Various companies have followed suit, releasing their own versions of mirror-less cameras. But with the new GM1, Panasonic is determined to show that this same quality can come in a miniature size. "What we found is that there is a category of people who are interested in SLR technology that is more portable," says Pepple. "Yes, you can get a portable pocket camera with built-in lens, but not the same large sensor. We asked ourselves, how can we do this with something that’s not a point-and-shoot?"

For the GM1, Panasonic counters the conventional thinking that small cameras must be equipped with small sensors. Instead, this one has interchangeable lenses and the large, 16-megapixel Digital Live MOS Sensor based on the Micro Four Thirds system, the same as the larger GX7. It is sold with a specially designed kit zoom lens. "It's a more optimal use of technology to reduce the lens length," Pepple explains. "When you're not using the lens, it folds in and gets really flat. Also, by reducing some of the internal components that control metering and the frame, we were able to get the size of a point-and-shoot, but with the quality of digital cameras."

The GM1's creators also wanted to compete with the allure of smartphone photography. "In terms of creativity, people enjoy smartphones because they have apps," says Pepple. "We've addressed that with 22 popular filter effects. Not only that, but we have in-camera editing, meaning you can quite easily do something like erase the powerlines behind someone's head."

The camera can also be used in tandem with a phone if the user switches it to Wi-Fi mode and downloads the Image App from Lumix.
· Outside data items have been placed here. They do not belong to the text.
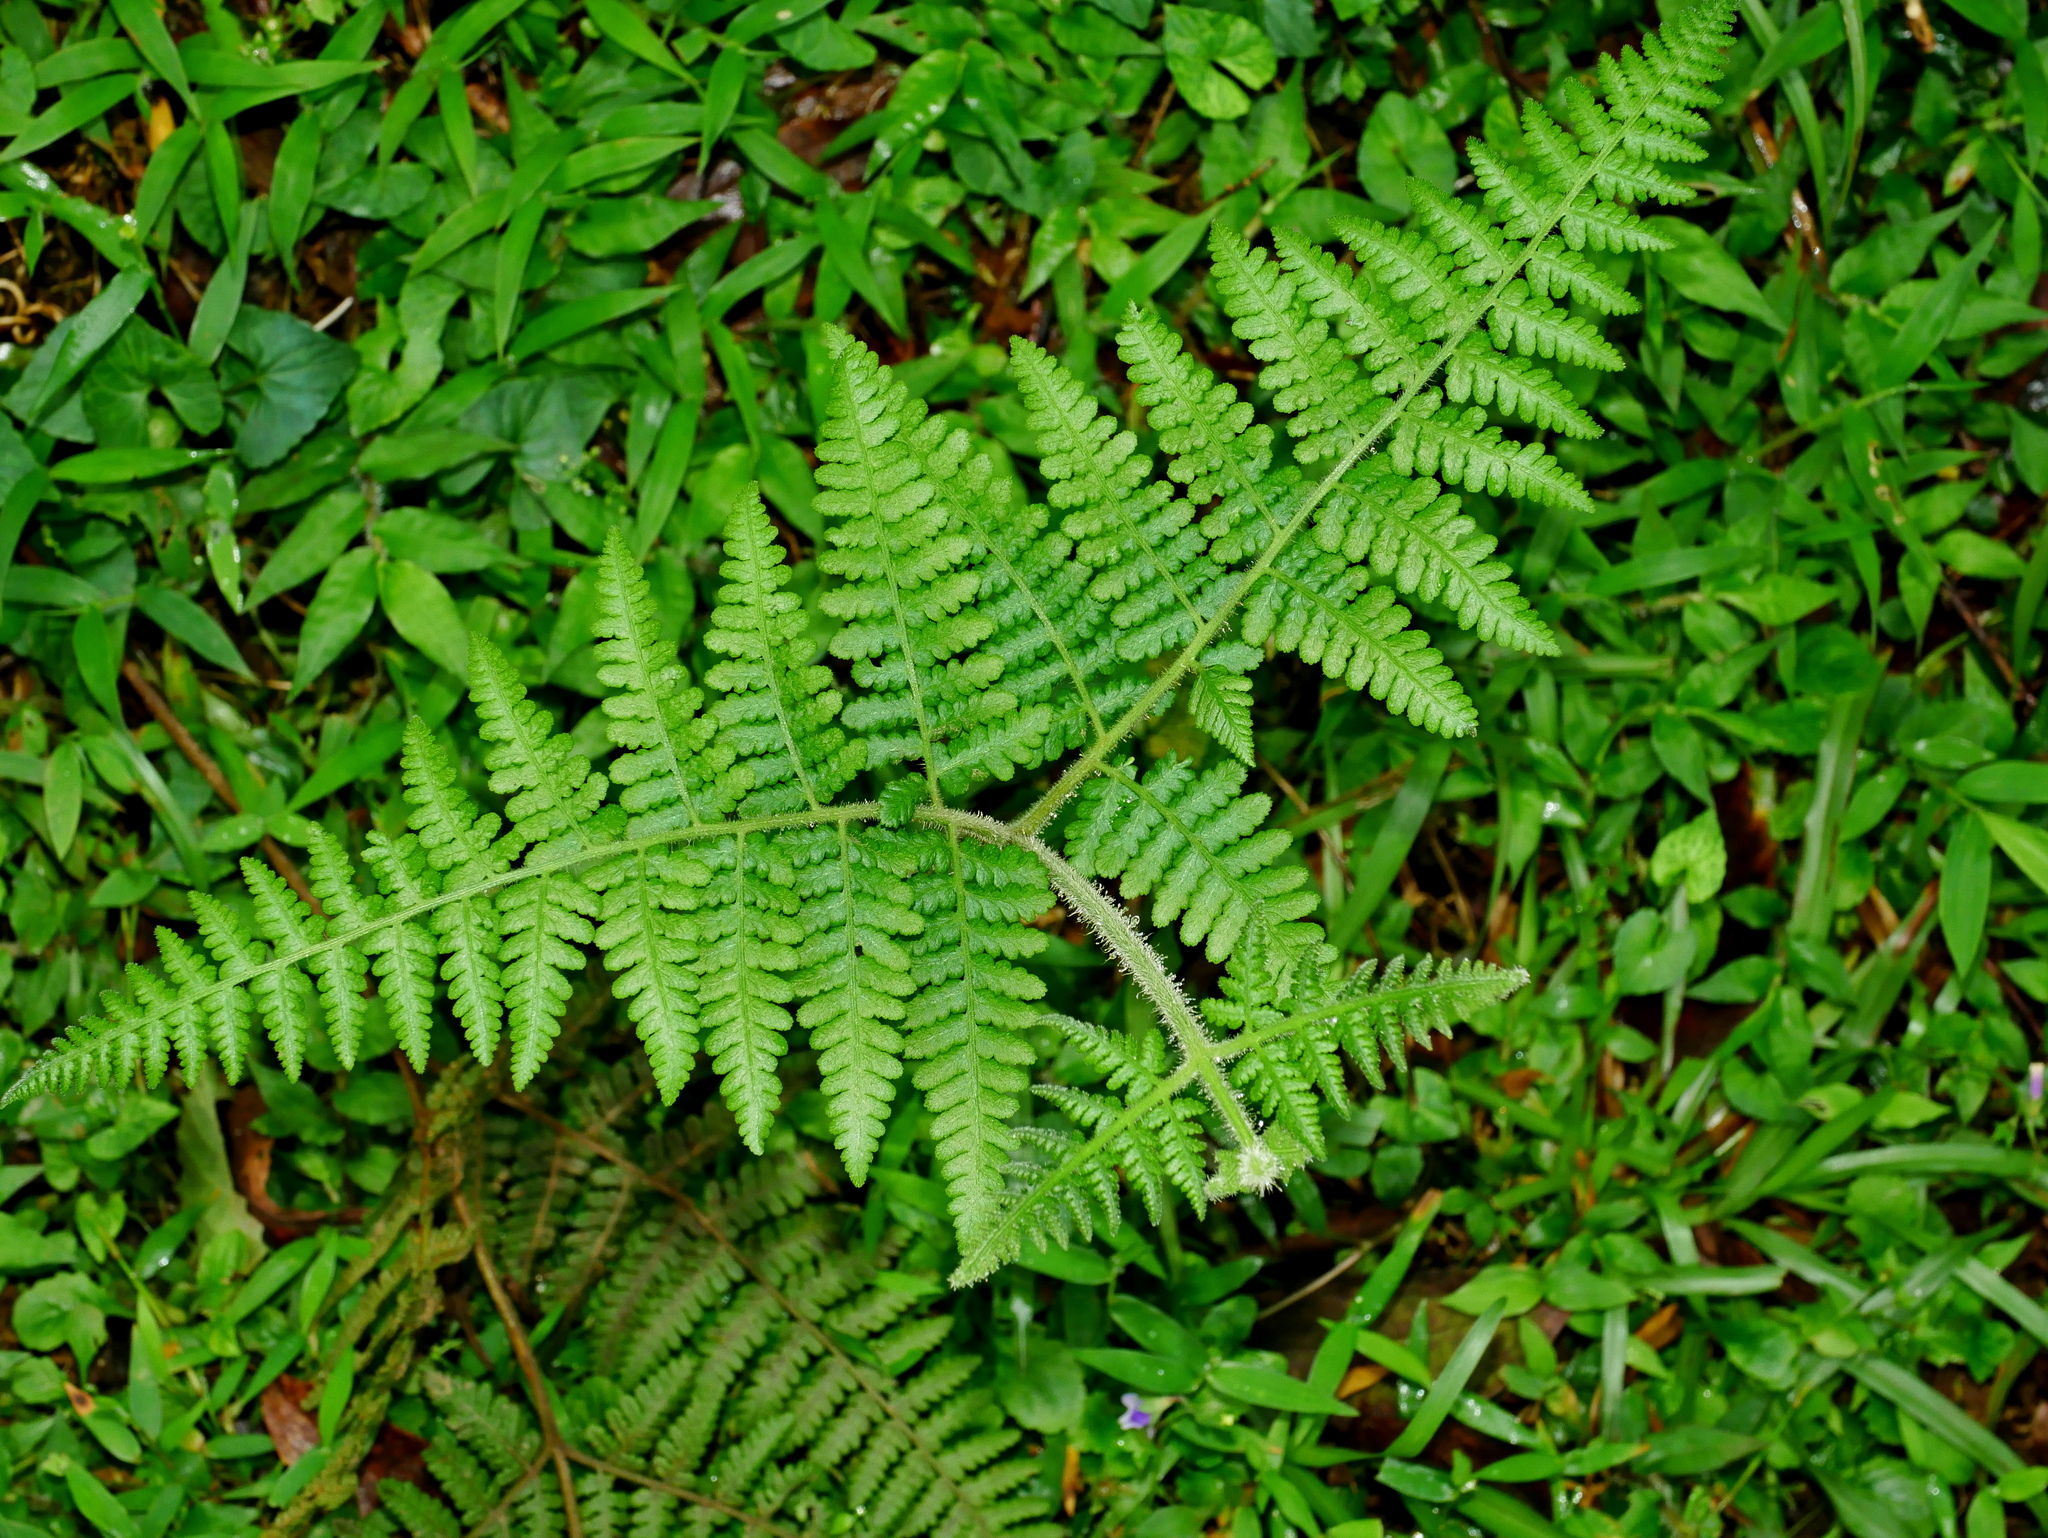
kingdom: Plantae
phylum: Tracheophyta
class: Polypodiopsida
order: Polypodiales
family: Dennstaedtiaceae
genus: Hypolepis
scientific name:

That turns the mobile phone into a remote control that can be used to view what the camera is aimed at, and even shoot and facilitate with playback mode. The app also makes it possible to transfer an image from the camera to Instagram, Facebook, or other social media sites with the swipe of a finger. But unlike phones, the GM1 can switch between video and still photography without interruption.

With a hefty $750 price tag, the GM1 isn't for everyone. But because of the technologies poured into this petite powerhouse, it will have a chance to compete with other professional-grade DSLR and DSLM cameras—and photo-loving smartphone addicts.

Editor's Note: A previous version of the story stated that in 2008 Panasonic had released the GX7. We regret the error.